Para não esquecer...

estórias da carochinha * 4. A FIGURA (cont.)

[leia o capítulo anterior, se é necessário avivar a memória...]

--Ah! A história!

Eu sei de muitas estórias. A minha vida é uma história pegada.

Ignorei o chavão.

As palavras são como um biombo, escondem atrás verdades poucas vezes confessadas. Porventura inconfessáveis. Para que o mundo, sobretudo o nosso, não tombe. O mal não está nas palavras; o mal, se mal existe, está em quem as usa, as escolhe. É como com as armas: inofensivas nas mãos de alguns; mortíferas, de destruição maciça, nas de outros.

“O silêncio é de oiro”, “o calado é o melhor”, repetia-lhe a Avó, num aviso guardado no fundo da memória. Bem no fundo, com toda a certeza, visto ela privilegiar o diálogo, a clarificação das situações, até não restar nada do lodo do equívoco. Tão-só a superfície clara da verdade. Tão clara e límpida como os seus olhos, que alguém já classificara de claros, não na cor, e profundos. Madrigal inconsequente, como todos os madrigais soltos na emoção do momento; na clara ilusão da alma descuidada.

Desviou-os então de onde os pensamentos lhos haviam levado, fixando-o. À espera.

Ele captou a seriedade, o interesse quase impositivo, e algo no rosto dela lhe deu a certeza de que se não começasse a sua versão da estória, nunca mais iria ter a oportunidade de a contar.

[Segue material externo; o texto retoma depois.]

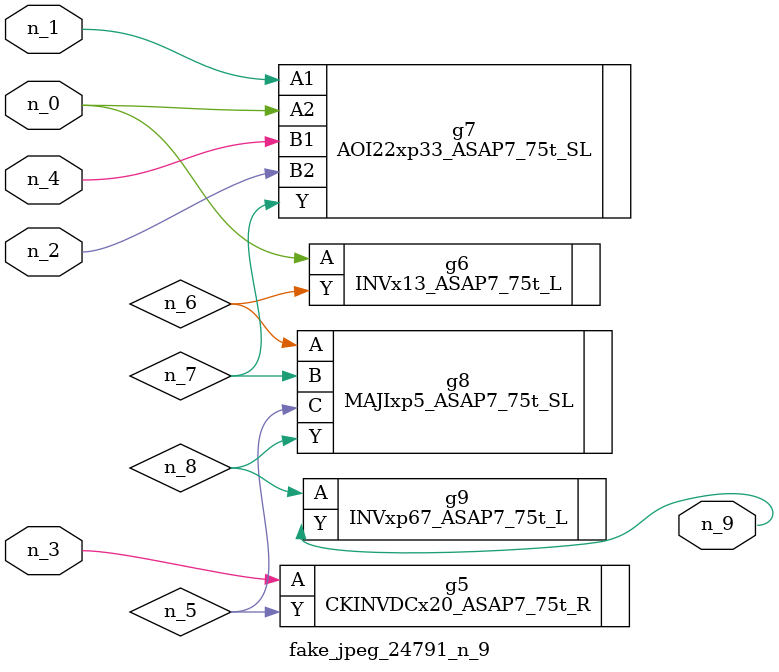
<source format=v>
module fake_jpeg_24791_n_9 (n_3, n_2, n_1, n_0, n_4, n_9);

input n_3;
input n_2;
input n_1;
input n_0;
input n_4;

output n_9;

wire n_8;
wire n_6;
wire n_5;
wire n_7;

CKINVDCx20_ASAP7_75t_R g5 ( 
.A(n_3),
.Y(n_5)
);

INVx13_ASAP7_75t_L g6 ( 
.A(n_0),
.Y(n_6)
);

AOI22xp33_ASAP7_75t_SL g7 ( 
.A1(n_1),
.A2(n_0),
.B1(n_4),
.B2(n_2),
.Y(n_7)
);

MAJIxp5_ASAP7_75t_SL g8 ( 
.A(n_6),
.B(n_7),
.C(n_5),
.Y(n_8)
);

INVxp67_ASAP7_75t_L g9 ( 
.A(n_8),
.Y(n_9)
);


endmodule
</source>
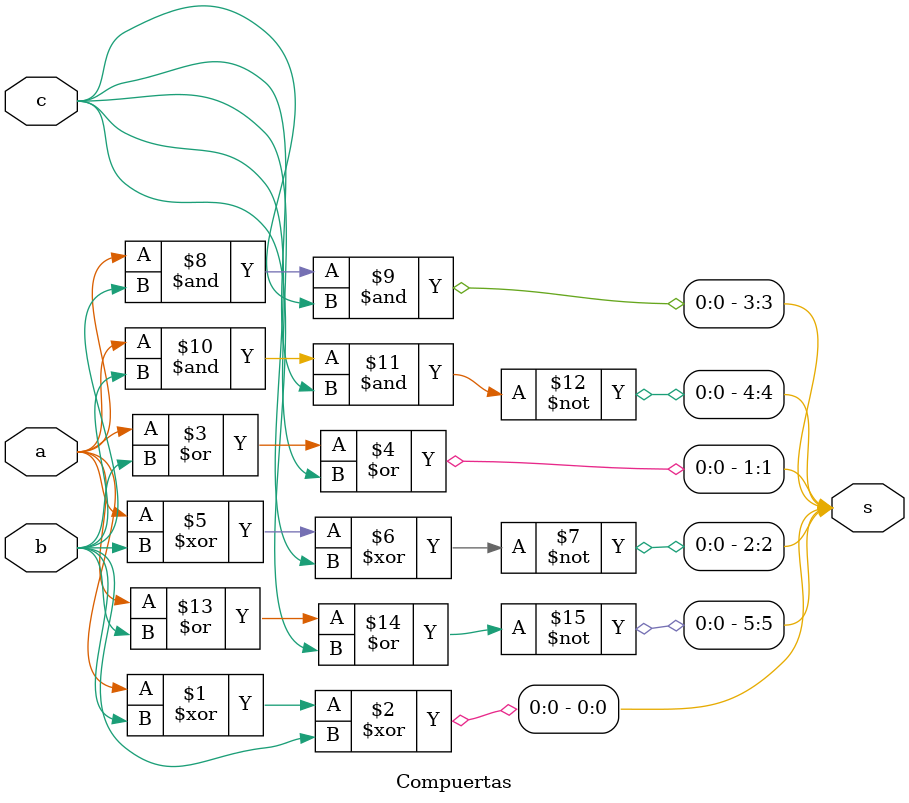
<source format=v>
module Compuertas(
input wire a,b,c,
output wire [0:5] s );
assign s[0]= a ^ b ^ b;
assign s[1] = a | b | c;
assign s[2] = ~(a ^ b ^ c);
assign s[3] = a & b & c;
assign s[4] = ~(a & b & c);
assign s[5] = ~(a | b | c);
endmodule


</source>
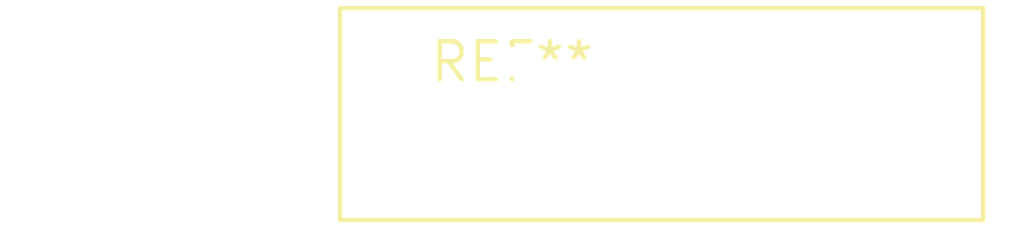
<source format=kicad_pcb>
(kicad_pcb (version 20240108) (generator pcbnew)

  (general
    (thickness 1.6)
  )

  (paper "A4")
  (layers
    (0 "F.Cu" signal)
    (31 "B.Cu" signal)
    (32 "B.Adhes" user "B.Adhesive")
    (33 "F.Adhes" user "F.Adhesive")
    (34 "B.Paste" user)
    (35 "F.Paste" user)
    (36 "B.SilkS" user "B.Silkscreen")
    (37 "F.SilkS" user "F.Silkscreen")
    (38 "B.Mask" user)
    (39 "F.Mask" user)
    (40 "Dwgs.User" user "User.Drawings")
    (41 "Cmts.User" user "User.Comments")
    (42 "Eco1.User" user "User.Eco1")
    (43 "Eco2.User" user "User.Eco2")
    (44 "Edge.Cuts" user)
    (45 "Margin" user)
    (46 "B.CrtYd" user "B.Courtyard")
    (47 "F.CrtYd" user "F.Courtyard")
    (48 "B.Fab" user)
    (49 "F.Fab" user)
    (50 "User.1" user)
    (51 "User.2" user)
    (52 "User.3" user)
    (53 "User.4" user)
    (54 "User.5" user)
    (55 "User.6" user)
    (56 "User.7" user)
    (57 "User.8" user)
    (58 "User.9" user)
  )

  (setup
    (pad_to_mask_clearance 0)
    (pcbplotparams
      (layerselection 0x00010fc_ffffffff)
      (plot_on_all_layers_selection 0x0000000_00000000)
      (disableapertmacros false)
      (usegerberextensions false)
      (usegerberattributes false)
      (usegerberadvancedattributes false)
      (creategerberjobfile false)
      (dashed_line_dash_ratio 12.000000)
      (dashed_line_gap_ratio 3.000000)
      (svgprecision 4)
      (plotframeref false)
      (viasonmask false)
      (mode 1)
      (useauxorigin false)
      (hpglpennumber 1)
      (hpglpenspeed 20)
      (hpglpendiameter 15.000000)
      (dxfpolygonmode false)
      (dxfimperialunits false)
      (dxfusepcbnewfont false)
      (psnegative false)
      (psa4output false)
      (plotreference false)
      (plotvalue false)
      (plotinvisibletext false)
      (sketchpadsonfab false)
      (subtractmaskfromsilk false)
      (outputformat 1)
      (mirror false)
      (drillshape 1)
      (scaleselection 1)
      (outputdirectory "")
    )
  )

  (net 0 "")

  (footprint "RV_Disc_D21.5mm_W7.1mm_P10mm" (layer "F.Cu") (at 0 0))

)

</source>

De pé, a uma certa distância, de respeito profissional pelos clientes, bandeja descansando debaixo do braço, os olhos ora no horizonte da tarde quase perfeita, ora na minha mesa, principiou:

-- As pessoas cruzam-se todos os dias sem se verem; cada uma no seu rumo, na sua labuta ou ócio, os pensamentos sabe Deus onde, e não se imagina o que cada um carrega consigo. Ai, ai, este homem afinal é um filósofo! Veja, você! As pessoas olham sem ver. Viram a cabeça, sorriem ou riem-se sem pejo dessa que passou aí, há pouco. Pensam que é mais uma maluca, uma drogada! Mas não é bem assim. Eu é que sei o que se passou.

Suspendeu a narrativa, voltou o olhar triste e solidário para ela, que o recebeu sem desviar o seu, e suspirou. Não havia sinais de raiva na sua saudade ou lembranças; antes um lastro de melancolia e uma auréola de poesia.

E pareceu-lhe a ela que aquele suspiro continha toda a mágoa, todos os cadilhos de uma vida incompleta.